Akouba is also entering into strategic partnerships to enhance its distribution network. The company has tied up with DH for distribution by bundling Akouba Credit with their LaserPro software. This association was a big validation for the company as it was selected over competitors for its tech and marketing integration features. The young start-up is also finalizing a relationship with FIS, a Fortune 500 company and world’s largest provider of core processing, card issuer and transaction processing services to financial institutions and businesses. The company’s revenue model is similar to a typical SaaS platform; it charges the banks a monthly subscription fee depending upon the transaction volume.
Lending Club’s valuation before and shortly after the IPO has been hotly debated. Some people argue that Lending Club being valued at 20x – 40x revenue was due to it being a technology company. For example, financial companies like major world-wide banks, tend to be valued at a P/E ratio of 8 to 10. As a pure technology company, Akouba’s valuation will likely be using revenue metrics which are highly sought after by all entrepreneurs.
There are 6000 community banks and 5000 credit unions in the US
The software system developed by Akouba does end-to-end processing of the loan application. It supplements the workflow needed at the bank for underwriting and decision-making. The firm does not cater to servicing the loan through its lifecycle or handling defaults as it believes that banks already have the system to take care of these needs. Akouba is not trying to take over the entire software system of an organization; it has created a cloud lending solution that can take the customer through the loan process digitally and then integrate the results with the existing core system of the banks. The company aims to achieve a client base of 100 banks within the next 3 years. There are over 6000 community banks and 5000 credit unions in the United States. The SME loan vertical is worth $180 Bil. This translates into a massive market for the company to tap into. If a narrow view of the existing operations were taken i.e. banks utilizing technology for business lending purposes, that itself is a $16.8 Bil a year market.

◆ Problem details
List every company named in the text about Akouba, in the order each first appears.

(Collected data)

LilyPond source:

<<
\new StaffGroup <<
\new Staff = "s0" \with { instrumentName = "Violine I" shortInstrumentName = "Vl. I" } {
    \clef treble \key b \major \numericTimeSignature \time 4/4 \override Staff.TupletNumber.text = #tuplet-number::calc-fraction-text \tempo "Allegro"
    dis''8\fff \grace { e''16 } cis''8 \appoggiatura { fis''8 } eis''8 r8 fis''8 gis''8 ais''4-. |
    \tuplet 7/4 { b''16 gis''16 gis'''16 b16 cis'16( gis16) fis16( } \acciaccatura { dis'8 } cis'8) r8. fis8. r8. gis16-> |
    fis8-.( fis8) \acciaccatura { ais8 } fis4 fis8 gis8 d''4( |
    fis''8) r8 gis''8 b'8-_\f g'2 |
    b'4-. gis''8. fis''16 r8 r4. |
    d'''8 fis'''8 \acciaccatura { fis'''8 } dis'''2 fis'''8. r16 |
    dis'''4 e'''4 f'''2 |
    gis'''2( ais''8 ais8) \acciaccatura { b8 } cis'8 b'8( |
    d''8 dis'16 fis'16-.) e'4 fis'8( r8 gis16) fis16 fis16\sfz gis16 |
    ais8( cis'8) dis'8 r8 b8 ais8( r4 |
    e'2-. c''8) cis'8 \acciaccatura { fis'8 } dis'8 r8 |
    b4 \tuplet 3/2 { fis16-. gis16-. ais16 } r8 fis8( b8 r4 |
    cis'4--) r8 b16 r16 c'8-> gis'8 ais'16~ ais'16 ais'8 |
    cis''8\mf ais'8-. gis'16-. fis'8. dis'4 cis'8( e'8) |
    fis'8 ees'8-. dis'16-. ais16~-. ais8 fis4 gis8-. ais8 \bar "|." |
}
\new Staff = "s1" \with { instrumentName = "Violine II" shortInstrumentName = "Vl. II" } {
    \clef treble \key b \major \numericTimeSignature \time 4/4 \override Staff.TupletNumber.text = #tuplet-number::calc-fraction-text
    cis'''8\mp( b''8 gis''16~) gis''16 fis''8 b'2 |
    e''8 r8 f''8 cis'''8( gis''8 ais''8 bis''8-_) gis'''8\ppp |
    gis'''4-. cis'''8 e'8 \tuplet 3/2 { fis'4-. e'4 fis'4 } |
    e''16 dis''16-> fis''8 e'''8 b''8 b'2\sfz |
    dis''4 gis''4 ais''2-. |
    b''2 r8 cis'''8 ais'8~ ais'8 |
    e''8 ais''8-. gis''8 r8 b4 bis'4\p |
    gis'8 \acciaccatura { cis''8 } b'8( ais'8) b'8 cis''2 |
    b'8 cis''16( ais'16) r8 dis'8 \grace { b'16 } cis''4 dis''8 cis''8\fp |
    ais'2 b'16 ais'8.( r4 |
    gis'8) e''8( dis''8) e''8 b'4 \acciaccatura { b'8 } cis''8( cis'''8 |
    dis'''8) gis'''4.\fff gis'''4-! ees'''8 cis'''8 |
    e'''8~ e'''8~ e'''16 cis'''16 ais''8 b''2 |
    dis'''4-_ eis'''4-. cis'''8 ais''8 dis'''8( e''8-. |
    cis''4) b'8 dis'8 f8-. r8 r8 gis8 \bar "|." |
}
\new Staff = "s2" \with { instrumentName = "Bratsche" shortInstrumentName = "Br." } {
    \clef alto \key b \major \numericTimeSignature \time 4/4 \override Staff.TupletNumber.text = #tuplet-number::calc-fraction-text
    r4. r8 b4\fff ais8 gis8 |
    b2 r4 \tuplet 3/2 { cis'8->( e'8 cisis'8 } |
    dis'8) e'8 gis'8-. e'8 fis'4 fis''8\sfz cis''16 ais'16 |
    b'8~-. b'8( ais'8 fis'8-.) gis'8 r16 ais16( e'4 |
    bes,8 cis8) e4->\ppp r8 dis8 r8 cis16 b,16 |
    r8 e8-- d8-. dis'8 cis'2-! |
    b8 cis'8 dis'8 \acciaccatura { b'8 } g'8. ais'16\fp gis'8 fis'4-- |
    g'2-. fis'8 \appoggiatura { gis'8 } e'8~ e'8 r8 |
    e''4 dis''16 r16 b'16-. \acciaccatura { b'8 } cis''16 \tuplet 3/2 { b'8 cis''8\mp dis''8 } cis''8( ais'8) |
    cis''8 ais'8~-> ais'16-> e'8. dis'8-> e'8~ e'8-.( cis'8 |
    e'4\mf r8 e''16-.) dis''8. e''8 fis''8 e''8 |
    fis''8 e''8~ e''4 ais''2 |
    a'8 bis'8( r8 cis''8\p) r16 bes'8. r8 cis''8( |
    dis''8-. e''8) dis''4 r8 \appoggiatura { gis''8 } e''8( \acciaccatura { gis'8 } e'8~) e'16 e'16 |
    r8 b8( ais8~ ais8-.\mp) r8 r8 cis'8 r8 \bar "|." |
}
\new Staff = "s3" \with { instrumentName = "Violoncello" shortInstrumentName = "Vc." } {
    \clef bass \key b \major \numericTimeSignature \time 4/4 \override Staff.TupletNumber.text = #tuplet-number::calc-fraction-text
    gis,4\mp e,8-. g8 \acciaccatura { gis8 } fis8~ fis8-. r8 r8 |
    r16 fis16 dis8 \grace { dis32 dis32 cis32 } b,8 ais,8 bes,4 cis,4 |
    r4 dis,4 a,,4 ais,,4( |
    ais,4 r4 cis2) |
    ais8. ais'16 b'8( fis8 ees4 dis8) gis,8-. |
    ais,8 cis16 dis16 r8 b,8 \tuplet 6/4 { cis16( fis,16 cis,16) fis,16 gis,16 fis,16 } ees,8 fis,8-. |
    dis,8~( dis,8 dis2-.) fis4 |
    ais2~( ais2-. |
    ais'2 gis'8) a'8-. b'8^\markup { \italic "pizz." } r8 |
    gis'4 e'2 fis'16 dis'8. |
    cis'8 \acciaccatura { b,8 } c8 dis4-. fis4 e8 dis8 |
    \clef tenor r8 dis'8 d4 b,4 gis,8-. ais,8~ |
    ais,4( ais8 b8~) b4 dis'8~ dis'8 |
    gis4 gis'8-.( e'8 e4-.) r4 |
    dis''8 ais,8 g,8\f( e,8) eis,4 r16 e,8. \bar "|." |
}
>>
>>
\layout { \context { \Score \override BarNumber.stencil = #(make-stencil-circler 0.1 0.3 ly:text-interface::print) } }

◆ Solution to the problem
Akouba, DH, FIS, Lending Club